Spruch:
Dem Revisionsrekurs wird Folge gegeben.
Der angefochtene Beschluß wird dahin abgeändert, daß der Beschluß des Erstgerichtes wiederhergestellt wird.
Die beklagte Partei hat die Kosten ihres Rekurses und die Kosten der Beantwortung des Revisionsrekurses selbst zu tragen. Die klagende Partei hat die Kosten des Revisionsrekurses vorläufig selbst zu tragen.
Text
Begründung
Der Beklagte ist Inhaber eines Getränkehandelsunternehmens mit dem Standort in Wien. Er bringt u.a. ein von "Sailerbräu" in Marktoberdorf (BRD) erzeugtes alkoholfreies Hopfen- und Malzgetränk unter dem Markennamen "Weizenthaler" in Österreich in den Verkehr. Bereits Anfang März 1986 hatte der Beklagte dieses Produkt unter der Ankündigung als "spritzig-leichtes Schankbier" in Verkehr gebracht. Sowohl auf den Etiketten als auch in den Prospekten und auf Verpackungsmaterial wurde dieses Getränk als "Bier" bzw. "Schankbier" bezeichnet, allerdings jeweils mit dem auffällig hervorgehobenen Zusatz "A***".
Bier ist nach dem Österr. Lebensmittelbuch, 3.Auflage, Kapitel B 13 Abs 15, ein durch Gärung erzeugtes Getränk, wobei Alkohol ein wesentlicher Bestandteil ist. Schankbier ist Bier mit Stammwürze zwischen 10 und 12 Grad und einem durchschnittlichen Alkoholgehalt von 3,5 %.

AUFGABE →
Beantworte diese Fragen mit dem Textauszug oben:
1. In welcher Stadt hat das Getränkehandelsunternehmen des Beklagten seinen Standort?
2. Unter welchem Markennamen verkauft der Beklagte das alkoholfreie Hopfen- und Malzgetränk in Österreich?
3. Welchen durchschnittlichen Alkoholgehalt hat Schankbier?

ANGEZEIGTE ANGABEN →
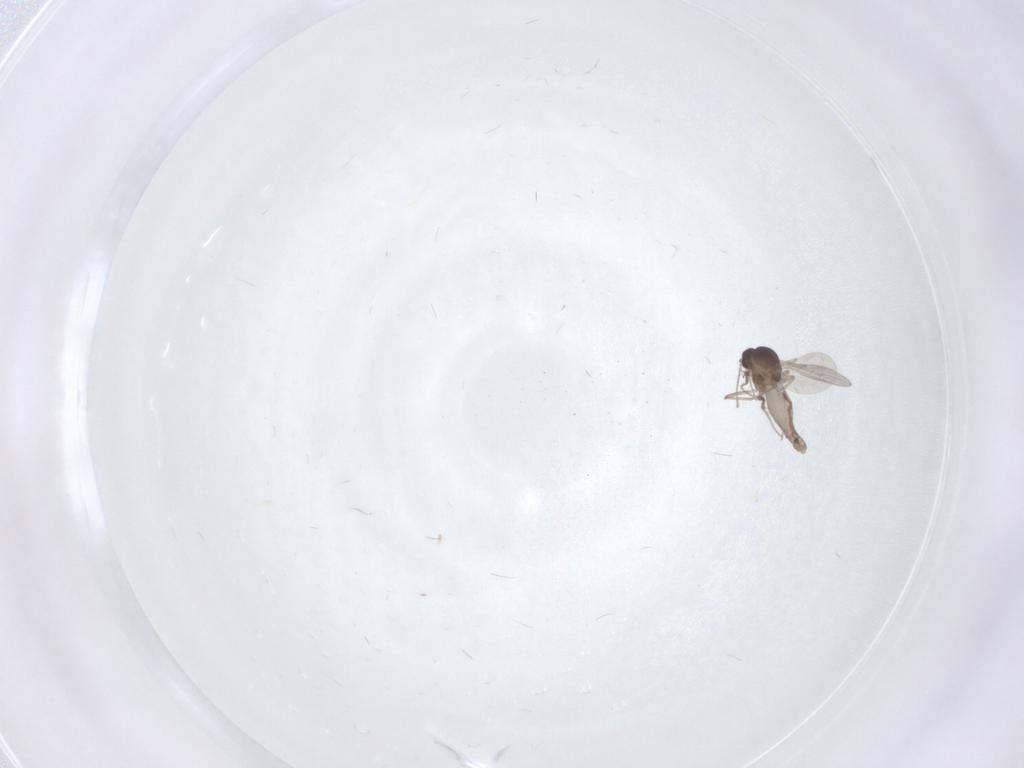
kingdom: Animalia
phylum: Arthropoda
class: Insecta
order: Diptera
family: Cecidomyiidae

...

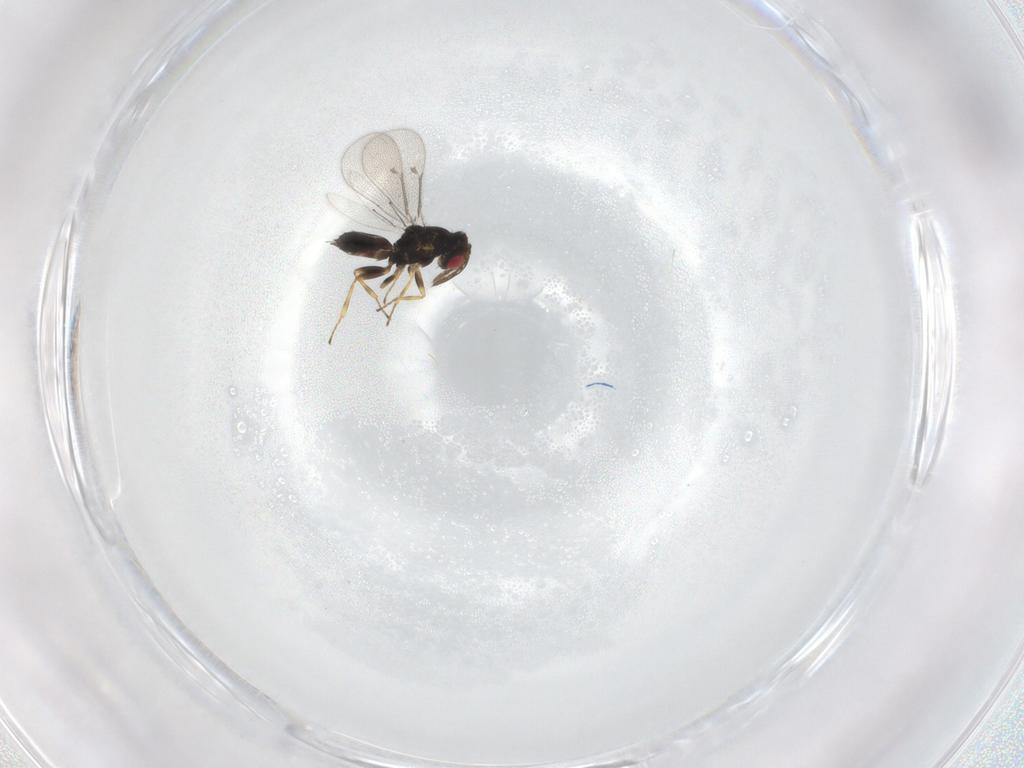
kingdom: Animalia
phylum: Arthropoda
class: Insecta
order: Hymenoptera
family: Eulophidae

ANTWORT →
1. In Wien.
2. Unter dem Markennamen "Weizenthaler".
3. 3,5 %.